Central Africa heads towards high-risk elections
The Central African Republic heads towards presidential and legislative elections this month that are freighted with risk for one of the world’s poorest and most troubled nations.
The country spiralled into conflict in 2013, sparking French military intervention that led to elections won by Faustin-Archange Touadera.
Even though inter-communal fighting has receded in intensity in the last two years, violence remains entrenched.
Militias control two-thirds of the country’s territory and could be poised to gain if the December 27 vote leads to political gridlock or a crisis.
Here are the key questions:
A clear presidential winner?
Political analysts say Touadera, 63, dominates the field of 17 presidential candidates.
The country’s top court has rejected the bid of his main rival, ex-president Francois Bozize, on the grounds that he was being sought for alleged murder and torture and was under UN sanctions.
Bozize, 74, who came to power in a coup in 2003 before being overthrown in 2013, said he accepted the decision.
He has thrown his weight behind former prime minister Anicet-Georges Dologuele.
Hans de Marie Heungoup, an analyst with the International Crisis Group (ICG), said Bozize’s backing for Dologuele could make it tough for Touadera to win more than 50 percent of the vote and avoid a runoff.
“A second round would certainly be perilous for the sitting president, who could face a united front of opposition,” he said.
The opposition has already said it believes the Touadera camp will resort to fraud to ensure a first-round win.
What about the parliamentary polls?
Here, the competition looks set to be tougher.
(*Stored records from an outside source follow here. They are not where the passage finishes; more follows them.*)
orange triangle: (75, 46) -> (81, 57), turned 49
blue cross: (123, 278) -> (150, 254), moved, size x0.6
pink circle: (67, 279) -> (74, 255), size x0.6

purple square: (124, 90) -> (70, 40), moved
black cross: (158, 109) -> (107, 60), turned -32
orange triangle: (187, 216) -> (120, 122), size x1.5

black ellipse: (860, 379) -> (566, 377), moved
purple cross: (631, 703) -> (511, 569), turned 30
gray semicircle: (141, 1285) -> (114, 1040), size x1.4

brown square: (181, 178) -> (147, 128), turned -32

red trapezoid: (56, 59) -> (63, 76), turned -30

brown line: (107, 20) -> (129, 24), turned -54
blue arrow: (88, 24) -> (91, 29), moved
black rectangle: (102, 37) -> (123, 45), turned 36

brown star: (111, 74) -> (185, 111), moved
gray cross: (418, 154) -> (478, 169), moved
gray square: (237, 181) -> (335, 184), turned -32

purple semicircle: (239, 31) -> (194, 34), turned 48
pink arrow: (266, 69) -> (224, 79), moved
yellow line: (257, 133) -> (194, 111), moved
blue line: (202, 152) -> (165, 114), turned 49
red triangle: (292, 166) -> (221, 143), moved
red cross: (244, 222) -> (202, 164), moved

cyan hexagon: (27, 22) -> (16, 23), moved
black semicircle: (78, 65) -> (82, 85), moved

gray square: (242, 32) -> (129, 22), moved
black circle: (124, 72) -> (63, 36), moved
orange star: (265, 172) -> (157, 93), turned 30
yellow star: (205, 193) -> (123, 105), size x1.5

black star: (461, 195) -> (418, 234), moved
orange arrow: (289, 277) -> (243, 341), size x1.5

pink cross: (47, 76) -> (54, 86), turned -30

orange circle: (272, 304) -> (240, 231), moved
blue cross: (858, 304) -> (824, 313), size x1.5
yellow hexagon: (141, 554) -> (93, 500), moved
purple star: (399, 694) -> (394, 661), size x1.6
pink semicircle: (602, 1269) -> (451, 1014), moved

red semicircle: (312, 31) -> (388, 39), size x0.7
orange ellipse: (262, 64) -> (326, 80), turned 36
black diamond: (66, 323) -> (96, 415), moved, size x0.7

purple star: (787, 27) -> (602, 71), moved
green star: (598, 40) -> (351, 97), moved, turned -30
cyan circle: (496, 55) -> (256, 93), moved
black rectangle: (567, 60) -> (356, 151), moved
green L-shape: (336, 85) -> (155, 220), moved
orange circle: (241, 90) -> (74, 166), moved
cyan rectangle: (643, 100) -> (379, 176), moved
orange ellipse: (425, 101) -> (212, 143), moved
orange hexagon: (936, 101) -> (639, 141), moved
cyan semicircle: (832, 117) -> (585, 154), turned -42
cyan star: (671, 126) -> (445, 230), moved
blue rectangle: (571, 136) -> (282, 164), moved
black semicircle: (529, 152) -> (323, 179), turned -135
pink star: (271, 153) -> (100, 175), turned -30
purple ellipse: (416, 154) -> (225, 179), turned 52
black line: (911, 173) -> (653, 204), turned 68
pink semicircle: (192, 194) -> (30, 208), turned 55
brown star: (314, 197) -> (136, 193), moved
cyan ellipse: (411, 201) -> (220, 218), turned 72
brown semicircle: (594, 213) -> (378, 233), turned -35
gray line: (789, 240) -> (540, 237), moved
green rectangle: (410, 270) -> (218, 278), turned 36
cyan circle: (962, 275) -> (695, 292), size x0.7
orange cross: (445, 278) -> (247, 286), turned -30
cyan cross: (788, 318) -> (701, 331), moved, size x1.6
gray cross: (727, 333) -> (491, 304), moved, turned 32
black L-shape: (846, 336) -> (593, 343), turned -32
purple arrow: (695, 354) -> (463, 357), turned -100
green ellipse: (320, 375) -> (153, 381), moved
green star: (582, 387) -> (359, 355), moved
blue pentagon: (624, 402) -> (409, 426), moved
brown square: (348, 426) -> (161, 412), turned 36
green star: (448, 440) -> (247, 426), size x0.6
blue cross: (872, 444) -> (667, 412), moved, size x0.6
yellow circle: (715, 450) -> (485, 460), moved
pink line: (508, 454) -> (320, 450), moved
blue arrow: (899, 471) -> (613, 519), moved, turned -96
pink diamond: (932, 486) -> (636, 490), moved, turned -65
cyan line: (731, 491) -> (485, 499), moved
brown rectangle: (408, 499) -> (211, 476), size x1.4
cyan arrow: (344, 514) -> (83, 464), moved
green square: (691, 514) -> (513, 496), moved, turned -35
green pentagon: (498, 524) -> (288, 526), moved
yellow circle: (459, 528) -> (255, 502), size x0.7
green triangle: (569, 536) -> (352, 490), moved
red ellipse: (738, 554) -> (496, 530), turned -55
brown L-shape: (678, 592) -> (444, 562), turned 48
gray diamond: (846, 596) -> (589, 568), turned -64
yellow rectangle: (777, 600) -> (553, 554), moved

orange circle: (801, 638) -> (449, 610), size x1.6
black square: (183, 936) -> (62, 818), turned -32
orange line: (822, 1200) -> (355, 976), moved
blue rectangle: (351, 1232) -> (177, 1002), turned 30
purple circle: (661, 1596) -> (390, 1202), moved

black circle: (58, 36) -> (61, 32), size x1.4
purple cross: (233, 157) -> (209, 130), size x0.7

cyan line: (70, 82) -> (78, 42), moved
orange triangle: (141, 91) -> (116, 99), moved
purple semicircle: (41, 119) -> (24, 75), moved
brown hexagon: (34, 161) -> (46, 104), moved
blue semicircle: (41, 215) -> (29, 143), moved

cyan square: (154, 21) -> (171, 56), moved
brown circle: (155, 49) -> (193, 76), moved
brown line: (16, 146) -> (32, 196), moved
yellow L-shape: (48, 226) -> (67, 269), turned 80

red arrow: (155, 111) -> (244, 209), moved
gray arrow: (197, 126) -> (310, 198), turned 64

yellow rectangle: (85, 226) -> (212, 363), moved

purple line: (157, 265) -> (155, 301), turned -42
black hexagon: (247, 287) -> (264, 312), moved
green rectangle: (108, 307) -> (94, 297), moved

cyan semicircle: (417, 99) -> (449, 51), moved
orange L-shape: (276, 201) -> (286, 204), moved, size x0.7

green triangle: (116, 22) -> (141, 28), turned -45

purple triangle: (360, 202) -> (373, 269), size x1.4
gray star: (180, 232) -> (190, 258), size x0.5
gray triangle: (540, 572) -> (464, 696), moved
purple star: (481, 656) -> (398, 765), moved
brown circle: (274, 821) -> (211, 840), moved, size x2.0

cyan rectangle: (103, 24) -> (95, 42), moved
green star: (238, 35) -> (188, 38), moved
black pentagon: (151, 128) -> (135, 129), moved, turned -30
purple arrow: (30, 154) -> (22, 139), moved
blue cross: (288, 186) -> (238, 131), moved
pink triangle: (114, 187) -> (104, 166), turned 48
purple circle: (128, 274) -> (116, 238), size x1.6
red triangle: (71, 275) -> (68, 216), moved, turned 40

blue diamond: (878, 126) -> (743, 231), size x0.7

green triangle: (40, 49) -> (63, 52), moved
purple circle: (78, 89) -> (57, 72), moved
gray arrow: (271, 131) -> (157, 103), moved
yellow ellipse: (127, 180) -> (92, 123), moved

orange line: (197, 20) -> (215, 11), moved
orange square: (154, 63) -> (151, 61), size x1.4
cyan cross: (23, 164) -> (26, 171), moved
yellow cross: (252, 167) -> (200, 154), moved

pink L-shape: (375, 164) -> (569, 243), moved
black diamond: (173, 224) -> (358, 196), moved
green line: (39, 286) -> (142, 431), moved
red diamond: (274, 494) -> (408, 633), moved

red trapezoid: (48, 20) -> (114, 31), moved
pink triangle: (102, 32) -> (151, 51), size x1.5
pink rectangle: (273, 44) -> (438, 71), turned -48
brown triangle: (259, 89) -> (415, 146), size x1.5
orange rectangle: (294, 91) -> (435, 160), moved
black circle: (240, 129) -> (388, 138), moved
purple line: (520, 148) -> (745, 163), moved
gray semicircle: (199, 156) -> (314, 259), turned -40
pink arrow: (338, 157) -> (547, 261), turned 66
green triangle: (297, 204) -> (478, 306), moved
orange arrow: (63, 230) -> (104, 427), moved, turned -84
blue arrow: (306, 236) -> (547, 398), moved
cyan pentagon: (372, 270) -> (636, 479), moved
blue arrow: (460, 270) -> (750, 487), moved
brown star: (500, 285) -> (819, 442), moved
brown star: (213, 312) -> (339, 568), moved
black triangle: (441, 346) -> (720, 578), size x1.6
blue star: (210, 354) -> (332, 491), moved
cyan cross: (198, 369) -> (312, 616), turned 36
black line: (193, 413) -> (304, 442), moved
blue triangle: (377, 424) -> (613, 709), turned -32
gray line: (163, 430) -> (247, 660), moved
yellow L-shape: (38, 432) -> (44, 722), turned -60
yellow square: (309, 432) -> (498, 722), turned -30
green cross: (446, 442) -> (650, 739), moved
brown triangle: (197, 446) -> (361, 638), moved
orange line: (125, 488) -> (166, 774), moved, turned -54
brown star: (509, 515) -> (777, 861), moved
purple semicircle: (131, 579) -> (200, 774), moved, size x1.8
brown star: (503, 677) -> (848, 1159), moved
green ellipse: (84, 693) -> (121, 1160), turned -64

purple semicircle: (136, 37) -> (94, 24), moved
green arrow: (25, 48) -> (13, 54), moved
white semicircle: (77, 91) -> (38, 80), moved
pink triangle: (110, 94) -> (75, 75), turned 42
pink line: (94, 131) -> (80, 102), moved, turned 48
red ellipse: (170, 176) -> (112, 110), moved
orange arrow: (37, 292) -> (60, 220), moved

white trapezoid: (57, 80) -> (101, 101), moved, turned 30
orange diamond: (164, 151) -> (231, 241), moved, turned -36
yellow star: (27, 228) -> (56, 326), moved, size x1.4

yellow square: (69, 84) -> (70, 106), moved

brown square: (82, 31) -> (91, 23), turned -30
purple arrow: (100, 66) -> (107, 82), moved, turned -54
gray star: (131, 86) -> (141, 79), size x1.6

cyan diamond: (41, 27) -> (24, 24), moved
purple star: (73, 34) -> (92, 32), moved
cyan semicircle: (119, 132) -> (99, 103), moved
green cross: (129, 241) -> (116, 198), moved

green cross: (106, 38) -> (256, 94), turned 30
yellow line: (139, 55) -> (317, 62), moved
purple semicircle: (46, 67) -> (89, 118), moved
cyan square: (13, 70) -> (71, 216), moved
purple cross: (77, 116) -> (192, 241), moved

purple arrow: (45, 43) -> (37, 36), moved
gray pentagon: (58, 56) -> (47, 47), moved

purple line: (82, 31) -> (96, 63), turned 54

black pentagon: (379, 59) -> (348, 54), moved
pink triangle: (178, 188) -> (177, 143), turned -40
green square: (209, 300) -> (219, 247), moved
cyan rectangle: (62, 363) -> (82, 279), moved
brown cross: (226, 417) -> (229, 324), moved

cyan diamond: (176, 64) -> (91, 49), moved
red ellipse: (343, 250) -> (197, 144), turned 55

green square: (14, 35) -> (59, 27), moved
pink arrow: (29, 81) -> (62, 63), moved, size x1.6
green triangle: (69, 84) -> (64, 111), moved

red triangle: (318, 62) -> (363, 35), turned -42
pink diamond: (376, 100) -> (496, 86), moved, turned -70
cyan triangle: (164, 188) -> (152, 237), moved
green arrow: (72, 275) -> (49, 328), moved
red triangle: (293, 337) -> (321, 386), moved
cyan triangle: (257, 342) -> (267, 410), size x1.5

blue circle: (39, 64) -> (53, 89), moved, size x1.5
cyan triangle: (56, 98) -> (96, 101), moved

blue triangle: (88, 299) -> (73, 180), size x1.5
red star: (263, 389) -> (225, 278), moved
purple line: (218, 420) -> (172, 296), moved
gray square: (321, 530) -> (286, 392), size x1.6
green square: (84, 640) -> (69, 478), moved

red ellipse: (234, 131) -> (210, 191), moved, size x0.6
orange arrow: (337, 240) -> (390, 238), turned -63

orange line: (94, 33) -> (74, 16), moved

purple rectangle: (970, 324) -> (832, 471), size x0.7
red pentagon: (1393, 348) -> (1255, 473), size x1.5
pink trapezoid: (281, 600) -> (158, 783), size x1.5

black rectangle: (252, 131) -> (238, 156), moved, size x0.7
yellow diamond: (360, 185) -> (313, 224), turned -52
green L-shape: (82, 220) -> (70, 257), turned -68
The president’s United Hearts Movement (MCU) party “does not yet have a solid foothold and while the KNK (Bozize’s party) is eliminated from the presidential election, it will be on the legislative ballot,” Heungoup said.
Bozize’s party retains a large following, especially among the Gbaya ethnic group, the country’s largest.
The KNK is also firmly rooted in the northwest, the most populated after the capital Bangui, while the rest of the opposition also has strongholds throughout the nation.
Voting based on these loyalties “is even stronger in legislative elections than in presidential elections,” Heungoup said.
What are the risks of violence?
Diplomats and political analysts say the risk comes more from militia groups rather than from large-scale protests.
The government and 14 armed groups signed a peace accord in February 2019 that allotted senior positions to militia chiefs.
Even so, observers say armed groups could still disrupt the vote, angered that many of their preferred candidates have been barred from running.
The United Nations mission in the CAR (MINUSCA), with 11,500 peacekeepers, has promised to deploy a large force to ensure security.
Touadera’s camp has accused Bozize, a former general who has played a prominent part in decades of turmoil, of seeking to make a violent comeback.
“It would be a pretty bad idea to try something before the elections, as he would get the entire international community on his back,” said Thierry Vircoulon, central African director at the French Institute of International Relations (IFRI) think tank.
Vircoulon and other specialists said the greater risk of a flareup would come after the elections, rather than before.